Wherever you are, be aware that there are fall hazards around you.
In your kitchen, what are the hazards that could cause a fall? Do you have a wet, slippery floor around the sink or dishwasher? Is there a spill left on the floor around the fridge? Water puddles and slippery surfaces are the most likely cause of falls there.
In your bedroom, are there electric cords from lamps, radios or hair dryers lying in your path? Maybe the bedspread that hangs off the bed and onto the floor could tangle in your feet and cause a fall. Shoes left in unexpected places are fall hazards. Fall hazards in the bedroom are most likely the things that block your walking path.
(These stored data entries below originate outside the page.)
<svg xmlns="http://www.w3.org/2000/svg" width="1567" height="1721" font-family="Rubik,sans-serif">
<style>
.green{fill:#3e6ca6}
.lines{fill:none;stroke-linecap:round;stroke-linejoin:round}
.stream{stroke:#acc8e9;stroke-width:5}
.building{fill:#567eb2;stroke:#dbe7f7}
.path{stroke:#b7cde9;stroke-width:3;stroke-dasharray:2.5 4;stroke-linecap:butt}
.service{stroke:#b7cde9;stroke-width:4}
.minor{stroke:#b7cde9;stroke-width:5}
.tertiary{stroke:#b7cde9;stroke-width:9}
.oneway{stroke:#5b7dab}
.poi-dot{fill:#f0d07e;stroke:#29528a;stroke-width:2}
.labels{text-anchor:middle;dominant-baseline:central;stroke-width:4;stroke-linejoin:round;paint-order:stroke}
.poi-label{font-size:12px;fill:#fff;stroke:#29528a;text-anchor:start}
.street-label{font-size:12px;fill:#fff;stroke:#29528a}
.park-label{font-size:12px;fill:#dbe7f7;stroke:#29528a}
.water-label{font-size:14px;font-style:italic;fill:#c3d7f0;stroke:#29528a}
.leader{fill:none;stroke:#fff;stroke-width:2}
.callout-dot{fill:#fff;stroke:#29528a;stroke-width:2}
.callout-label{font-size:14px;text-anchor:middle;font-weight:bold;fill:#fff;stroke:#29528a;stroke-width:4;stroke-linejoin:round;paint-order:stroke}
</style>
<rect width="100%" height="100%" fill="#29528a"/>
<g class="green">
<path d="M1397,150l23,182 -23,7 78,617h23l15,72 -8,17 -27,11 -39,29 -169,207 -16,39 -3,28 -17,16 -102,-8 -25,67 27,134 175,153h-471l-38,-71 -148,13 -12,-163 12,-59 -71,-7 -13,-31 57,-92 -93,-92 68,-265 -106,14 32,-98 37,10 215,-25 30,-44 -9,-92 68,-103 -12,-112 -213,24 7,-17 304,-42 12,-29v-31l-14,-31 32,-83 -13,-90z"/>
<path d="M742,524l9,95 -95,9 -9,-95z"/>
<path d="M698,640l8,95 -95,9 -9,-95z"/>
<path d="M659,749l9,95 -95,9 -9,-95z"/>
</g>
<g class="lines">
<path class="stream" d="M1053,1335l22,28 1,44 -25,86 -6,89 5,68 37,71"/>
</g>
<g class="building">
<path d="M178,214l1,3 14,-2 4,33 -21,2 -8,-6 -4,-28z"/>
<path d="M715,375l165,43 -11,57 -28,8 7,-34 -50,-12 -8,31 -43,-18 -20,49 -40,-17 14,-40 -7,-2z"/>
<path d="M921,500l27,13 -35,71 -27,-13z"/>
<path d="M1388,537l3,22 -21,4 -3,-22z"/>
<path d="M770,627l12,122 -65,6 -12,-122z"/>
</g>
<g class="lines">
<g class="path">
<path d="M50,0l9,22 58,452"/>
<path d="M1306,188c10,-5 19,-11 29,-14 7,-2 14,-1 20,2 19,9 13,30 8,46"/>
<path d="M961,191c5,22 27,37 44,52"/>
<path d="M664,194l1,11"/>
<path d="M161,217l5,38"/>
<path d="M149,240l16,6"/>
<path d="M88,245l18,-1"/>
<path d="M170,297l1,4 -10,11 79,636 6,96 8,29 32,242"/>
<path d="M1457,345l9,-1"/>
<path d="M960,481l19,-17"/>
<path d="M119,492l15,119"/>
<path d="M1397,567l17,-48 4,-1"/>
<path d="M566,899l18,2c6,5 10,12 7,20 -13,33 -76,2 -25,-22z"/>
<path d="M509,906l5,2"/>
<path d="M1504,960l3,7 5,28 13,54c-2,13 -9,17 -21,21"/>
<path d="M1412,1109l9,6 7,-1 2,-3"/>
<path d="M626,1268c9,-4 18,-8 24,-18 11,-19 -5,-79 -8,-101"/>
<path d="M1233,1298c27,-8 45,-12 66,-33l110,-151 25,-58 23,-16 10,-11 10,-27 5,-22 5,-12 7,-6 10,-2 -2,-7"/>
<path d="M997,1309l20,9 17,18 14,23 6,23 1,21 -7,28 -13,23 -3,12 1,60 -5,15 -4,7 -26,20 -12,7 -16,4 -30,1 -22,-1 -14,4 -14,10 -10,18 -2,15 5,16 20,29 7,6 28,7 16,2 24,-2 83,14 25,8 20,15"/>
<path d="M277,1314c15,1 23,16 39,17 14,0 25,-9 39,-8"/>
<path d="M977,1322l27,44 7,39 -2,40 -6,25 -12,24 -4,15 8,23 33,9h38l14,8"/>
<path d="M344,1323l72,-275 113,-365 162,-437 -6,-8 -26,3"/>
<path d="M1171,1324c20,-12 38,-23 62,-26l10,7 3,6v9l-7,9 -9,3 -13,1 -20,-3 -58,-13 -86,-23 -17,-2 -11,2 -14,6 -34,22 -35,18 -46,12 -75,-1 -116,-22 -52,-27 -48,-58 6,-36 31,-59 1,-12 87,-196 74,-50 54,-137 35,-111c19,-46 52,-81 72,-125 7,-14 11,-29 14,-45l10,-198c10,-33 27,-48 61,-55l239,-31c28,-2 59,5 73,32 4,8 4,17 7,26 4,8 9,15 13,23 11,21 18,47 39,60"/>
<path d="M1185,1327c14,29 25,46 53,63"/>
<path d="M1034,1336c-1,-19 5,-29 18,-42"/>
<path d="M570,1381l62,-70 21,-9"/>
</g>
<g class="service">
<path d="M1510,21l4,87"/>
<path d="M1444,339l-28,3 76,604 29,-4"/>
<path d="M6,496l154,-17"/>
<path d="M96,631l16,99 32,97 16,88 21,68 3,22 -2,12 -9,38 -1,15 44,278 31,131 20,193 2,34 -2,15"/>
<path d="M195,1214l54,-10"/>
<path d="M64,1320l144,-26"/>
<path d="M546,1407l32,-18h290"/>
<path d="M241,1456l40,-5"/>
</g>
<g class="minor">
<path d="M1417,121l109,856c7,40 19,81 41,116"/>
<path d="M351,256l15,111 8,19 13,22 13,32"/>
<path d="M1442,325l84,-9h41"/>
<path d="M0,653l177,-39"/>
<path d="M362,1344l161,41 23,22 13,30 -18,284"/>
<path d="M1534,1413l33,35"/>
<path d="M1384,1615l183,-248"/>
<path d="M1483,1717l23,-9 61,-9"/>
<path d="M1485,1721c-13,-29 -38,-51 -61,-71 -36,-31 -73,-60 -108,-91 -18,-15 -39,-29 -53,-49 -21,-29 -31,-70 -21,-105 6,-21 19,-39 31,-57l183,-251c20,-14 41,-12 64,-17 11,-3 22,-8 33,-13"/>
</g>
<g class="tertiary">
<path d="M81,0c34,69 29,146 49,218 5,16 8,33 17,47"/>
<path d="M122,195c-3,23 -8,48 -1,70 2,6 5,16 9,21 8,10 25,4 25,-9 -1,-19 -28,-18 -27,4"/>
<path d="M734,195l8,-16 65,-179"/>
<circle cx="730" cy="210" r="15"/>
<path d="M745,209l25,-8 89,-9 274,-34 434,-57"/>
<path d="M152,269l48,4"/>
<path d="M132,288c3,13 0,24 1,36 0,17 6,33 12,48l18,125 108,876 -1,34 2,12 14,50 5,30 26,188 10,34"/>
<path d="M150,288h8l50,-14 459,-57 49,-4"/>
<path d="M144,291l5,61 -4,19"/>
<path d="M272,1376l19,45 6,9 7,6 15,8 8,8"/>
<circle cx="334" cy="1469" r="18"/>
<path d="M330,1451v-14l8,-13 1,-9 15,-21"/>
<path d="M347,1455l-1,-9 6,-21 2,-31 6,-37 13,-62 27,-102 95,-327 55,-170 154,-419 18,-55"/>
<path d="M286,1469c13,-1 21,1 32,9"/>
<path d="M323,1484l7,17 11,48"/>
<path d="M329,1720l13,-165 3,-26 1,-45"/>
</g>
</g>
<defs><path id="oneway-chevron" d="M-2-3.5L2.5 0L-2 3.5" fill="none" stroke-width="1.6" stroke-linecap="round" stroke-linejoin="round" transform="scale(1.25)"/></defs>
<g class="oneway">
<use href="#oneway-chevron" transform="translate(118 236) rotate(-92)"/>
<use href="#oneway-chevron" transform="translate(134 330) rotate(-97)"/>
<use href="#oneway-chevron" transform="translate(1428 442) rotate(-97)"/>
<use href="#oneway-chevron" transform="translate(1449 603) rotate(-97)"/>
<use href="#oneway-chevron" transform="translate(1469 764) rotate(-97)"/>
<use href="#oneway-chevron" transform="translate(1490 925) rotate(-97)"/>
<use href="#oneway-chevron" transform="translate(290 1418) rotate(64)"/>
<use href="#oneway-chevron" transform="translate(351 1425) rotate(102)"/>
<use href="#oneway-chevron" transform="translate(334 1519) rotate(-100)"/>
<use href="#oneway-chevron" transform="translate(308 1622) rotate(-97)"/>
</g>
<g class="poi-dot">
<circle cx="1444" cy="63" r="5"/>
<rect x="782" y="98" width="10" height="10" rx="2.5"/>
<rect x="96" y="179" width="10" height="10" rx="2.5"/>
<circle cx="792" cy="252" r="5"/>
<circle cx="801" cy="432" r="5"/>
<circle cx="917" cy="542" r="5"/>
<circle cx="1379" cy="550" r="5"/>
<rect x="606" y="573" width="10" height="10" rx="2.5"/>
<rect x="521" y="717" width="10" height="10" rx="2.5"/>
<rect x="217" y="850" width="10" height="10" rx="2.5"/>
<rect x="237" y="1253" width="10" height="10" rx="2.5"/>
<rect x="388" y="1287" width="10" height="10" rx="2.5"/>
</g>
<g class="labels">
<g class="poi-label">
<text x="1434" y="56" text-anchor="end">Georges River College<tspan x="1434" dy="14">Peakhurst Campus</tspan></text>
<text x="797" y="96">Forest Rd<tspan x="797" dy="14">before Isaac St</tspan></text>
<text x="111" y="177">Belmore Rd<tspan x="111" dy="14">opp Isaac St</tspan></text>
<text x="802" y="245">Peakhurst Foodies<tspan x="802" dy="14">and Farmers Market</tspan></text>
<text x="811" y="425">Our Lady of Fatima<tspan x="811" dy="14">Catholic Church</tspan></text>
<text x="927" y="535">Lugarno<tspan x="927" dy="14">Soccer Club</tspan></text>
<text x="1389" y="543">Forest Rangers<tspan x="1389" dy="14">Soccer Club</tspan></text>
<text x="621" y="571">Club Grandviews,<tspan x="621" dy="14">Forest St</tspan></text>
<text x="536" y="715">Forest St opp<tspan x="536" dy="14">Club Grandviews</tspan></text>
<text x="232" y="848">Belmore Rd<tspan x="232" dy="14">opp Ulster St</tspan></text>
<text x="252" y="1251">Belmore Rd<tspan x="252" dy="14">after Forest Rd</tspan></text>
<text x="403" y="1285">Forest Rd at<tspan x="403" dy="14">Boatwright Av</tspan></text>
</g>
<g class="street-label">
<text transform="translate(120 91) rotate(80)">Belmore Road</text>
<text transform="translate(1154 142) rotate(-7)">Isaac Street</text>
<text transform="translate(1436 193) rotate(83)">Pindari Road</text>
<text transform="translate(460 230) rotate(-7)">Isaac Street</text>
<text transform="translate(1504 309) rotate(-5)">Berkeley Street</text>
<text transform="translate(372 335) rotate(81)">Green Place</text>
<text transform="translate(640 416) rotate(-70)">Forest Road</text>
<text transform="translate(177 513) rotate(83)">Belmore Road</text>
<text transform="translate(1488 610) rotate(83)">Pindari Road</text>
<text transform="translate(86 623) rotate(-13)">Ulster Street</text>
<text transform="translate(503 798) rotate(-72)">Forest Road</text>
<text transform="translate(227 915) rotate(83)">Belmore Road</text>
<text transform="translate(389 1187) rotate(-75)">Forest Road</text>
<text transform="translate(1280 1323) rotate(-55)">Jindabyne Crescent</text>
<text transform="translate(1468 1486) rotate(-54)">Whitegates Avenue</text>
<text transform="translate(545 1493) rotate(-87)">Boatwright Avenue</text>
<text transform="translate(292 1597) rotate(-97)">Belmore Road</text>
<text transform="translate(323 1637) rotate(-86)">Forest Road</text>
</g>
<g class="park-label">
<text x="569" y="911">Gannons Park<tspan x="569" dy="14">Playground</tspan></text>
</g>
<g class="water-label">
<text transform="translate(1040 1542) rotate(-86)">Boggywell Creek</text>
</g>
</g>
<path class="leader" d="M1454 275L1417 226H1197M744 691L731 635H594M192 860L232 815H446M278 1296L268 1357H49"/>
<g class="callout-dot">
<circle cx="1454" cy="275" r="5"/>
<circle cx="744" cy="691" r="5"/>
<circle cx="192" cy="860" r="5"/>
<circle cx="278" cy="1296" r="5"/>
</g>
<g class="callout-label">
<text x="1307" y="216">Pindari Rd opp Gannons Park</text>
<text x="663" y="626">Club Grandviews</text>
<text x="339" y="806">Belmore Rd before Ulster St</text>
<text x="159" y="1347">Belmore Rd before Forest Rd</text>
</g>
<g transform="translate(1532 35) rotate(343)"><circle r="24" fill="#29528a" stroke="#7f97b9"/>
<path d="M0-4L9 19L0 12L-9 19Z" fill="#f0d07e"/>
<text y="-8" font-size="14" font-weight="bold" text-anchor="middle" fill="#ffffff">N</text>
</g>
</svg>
Do you have unlit, dark stairways in your home or outdoors? Lighting around steps and stairs is absolutely necessary in the daytime or at night. Proper lighting directed from above and at the bottom of the stairs can make difference for a senior who is walking up one or two steps or climbing a whole flight of stairs.
The bathroom is where most falls occur. It’s because there are many wet, slippery surfaces there. Often, in the bathroom, we are occupied with other tasks, and are vulnerable to injuries from sharp corners and hard surfaces. We may have no handholds there.
Fall prevention planning may take some effort. But it’s worth it. Today, make some time to use the checklist in this downloadable brochure on safety to check for fall hazards around your home and make changes to prevent falls for you and your loved ones. See this brochure from the CDC:
Fall Prevention day is held annually on the first day of fall. This year the theme is 10 Years, Standing Together to Prevent Falls. Since 2008, the campaign conducted by the National Council on Aging has grown implementation in 48 states and the District of Columbia. The National Council on Aging provides fact sheets, videos, physical activity guides, etc. all aimed to help seniors prevent falls in their environments.